Terbitnya SE Menteri LHK, lalu terbit SE No. SE.06/PSLB3-PS/2015 Tentang Langkah Antisipasi Penerapan Kebijakan Kantong Plastik Berbayar (KPB) Pada Usaha Ritel Modern (17/12/2015) yang ditanda tangani oleh mantan Dirjen PSLB KLHK Tuti Hendrawati Mintarsih.
Selanjutnya KLHK bekerjasama dengan Asosiasi Pengusaha Ritel Indonesia (APRINDO) dan beberapa lembaga (BPKN, YLKI) melaksanakan uji coba KPB dengan SE No. S.1230/PSLB3-PS/2016 Tentang Harga dan Mekanisme Penerapan Kantong Plastik Berbayar Pada Usaha Ritel Modern min Rp.200 (uji coba 1, 17/02/2016). Selanjutnya disusul beberapa kali SE yang dikeluarkan oleh mantan Dirjen PSLB3 KLHK.
Setelah KPB berjalan beberapa bulan, muncul resistensi dari publik. Kemudian APRINDO menghentikannya pada tanggal 1 Oktober 2016 karena alasan dasar hukumnya lemah. Lebih mengherankan APRINDO (1/3/2019) tanpa menyelesaikan dana KPB sebelumnya, dengan berani menjalankan kembali KPB dengan mengganti nama programnya menjadi Kantong Plastik Tidak Gratis (KPTG) dengan hanya berdasar pada kesepakatan anggotanya peritel saja? Tapi tentu atas kesepakatan KLHK, karena SE KPB yang lalu belum pernah dicabut.
(Baca: Kantong Plastik Berbayar Blunder Presiden Jokowi)
Menelusuri perjalanan kebijakan KLHK dalam mengatasi - solusi - sampah plastik sejak tahun 2015 sampai sekarang dengan mendukung kebijakan Pemda dalam mengeluarkan Peraturan Gubernur dan Peraturan Walikota tentang larangan penggunaan Kantong Plastik, PS-Foam dan Sedotan Plastik. Sungguh ironis masalah ini, karena sesungguhnya banyak kemasan PSP lainnya yang dibiarkan.
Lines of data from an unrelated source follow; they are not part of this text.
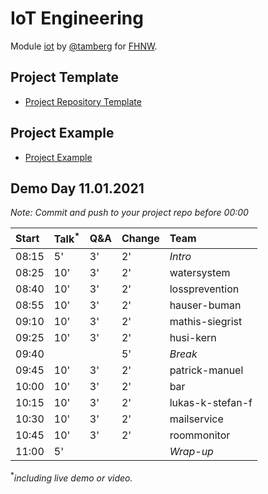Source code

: # IoT Engineering
Module [iot](https://www.fhnw.ch/de/studium/module/9280188) by [@tamberg](https://twitter.com/tamberg) for [FHNW](https://www.fhnw.ch/).

## Project Template
- [Project Repository Template](../../../../fhnw-iot-project)

## Project Example
- [Project Example](https://github.com/tamberg/fhnw-iot-project-example)

## Demo Day 11.01.2021

*Note: Commit and push to your project repo before 00:00*

Start|Talk<sup>*</sup>|Q&A|Change|Team
:---|:---|:---|:---|:---
08:15|5'|3'|2'|_Intro_
08:25|10'|3'|2'|watersystem
08:40|10'|3'|2'|lossprevention
08:55|10'|3'|2'|hauser-buman
09:10|10'|3'|2'|mathis-siegrist
09:25|10'|3'|2'|husi-kern
09:40|||5'|_Break_
09:45|10'|3'|2'|patrick-manuel
10:00|10'|3'|2'|bar
10:15|10'|3'|2'|lukas-k-stefan-f
10:30|10'|3'|2'|mailservice
10:45|10'|3'|2'|roommonitor
11:00|5'|||_Wrap-up_

<sup>*</sup>*including live demo or video.*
Kelihatan ada kenderungan atau indikasi untuk menutup atau mengalihkan perhatian atas dugaan adanya gratifikasi (KKN) atas dana KPB-KPTG yang telah dipungut oleh ritel modern dari konsumennya sejak tahun 2016. Bahkan saat ini, di Surabaya kebijakan tersebut "dipaksakan" masuk ke pasar tradisional. (Baca: Siap-siap Larangan Penggunaan Plastik akan Menyasar Pasar Tradisional).
APRINDO juga perlu diberi pemahaman tentang amanat regulasi sampah. Sepertinya tidak mengerti masalah sampah yang mendera bangsa. Malah diduga oknum-oknum tertentu "memanfaatkan" situasi yang carut-marut dan sangat berpotensi terjadi pelanggaran pidana khusus (gratifikasi).
Dana KPB yang lalu saja belum dipertanggungjawabkan. Kemana dana itu ? Lalu melanjutkan lagi program KPTG. Sungguh keterlaluan dalam memetik dana dari masyarakat (baca: konsumen), dengan alasan penyelamatan lingkungan.
Begitu gigihnya KLHK dalam mengendorse pelarangan plastik. Sampai muncul "dukungan atau apresiasi" Direktur Pengelolaan Sampah PSLB3 KLHK Dr. Novrizal Tahar dengan hastag #MulaiTanpaSedotan "seakan" mengapresiasi gerakan "Tanpa Sedotan"Â yang dilakukan oleh restoran cepat saji McDonalds di Indonesia.
Padahal sangat jelas gerakan tanpa sedotan tersebut diendors oleh pemerintah dan/atau pemda. Tidak mungkin McDonald dengan sendirinya melakukan hal yang menjadi kebutuhan konsumennya. Tanpa ada seruan atau larangan penggunaan sedotan plastik dari pemerintah dan pemda sendiri.
Menteri LHK beserta jajarannya, sepertinya tidak peduli pada amanat regulasi UUPS. Diduga Menteri Nurbaya hanya menerima laporan "asal ibu senang" dari para pembantu-pembantunya di PSLB3. Sehingga menurut saja melakukan sebuah kesalahan fatal atas solusi sampah dan sampah plastik.
Menteri LHK Dr. Siti Nurbaya Bakar beserta seluruh pembantunya, hanya sibuk mengurus pelarangan kantong plastik, ps-foam dan sedotan plastik dengan segala cara tanpa memperdulikan UUPS. Ditengarai akan mengendorse puluhan pemda untuk "memaksa" untuk melarang kantong plastik.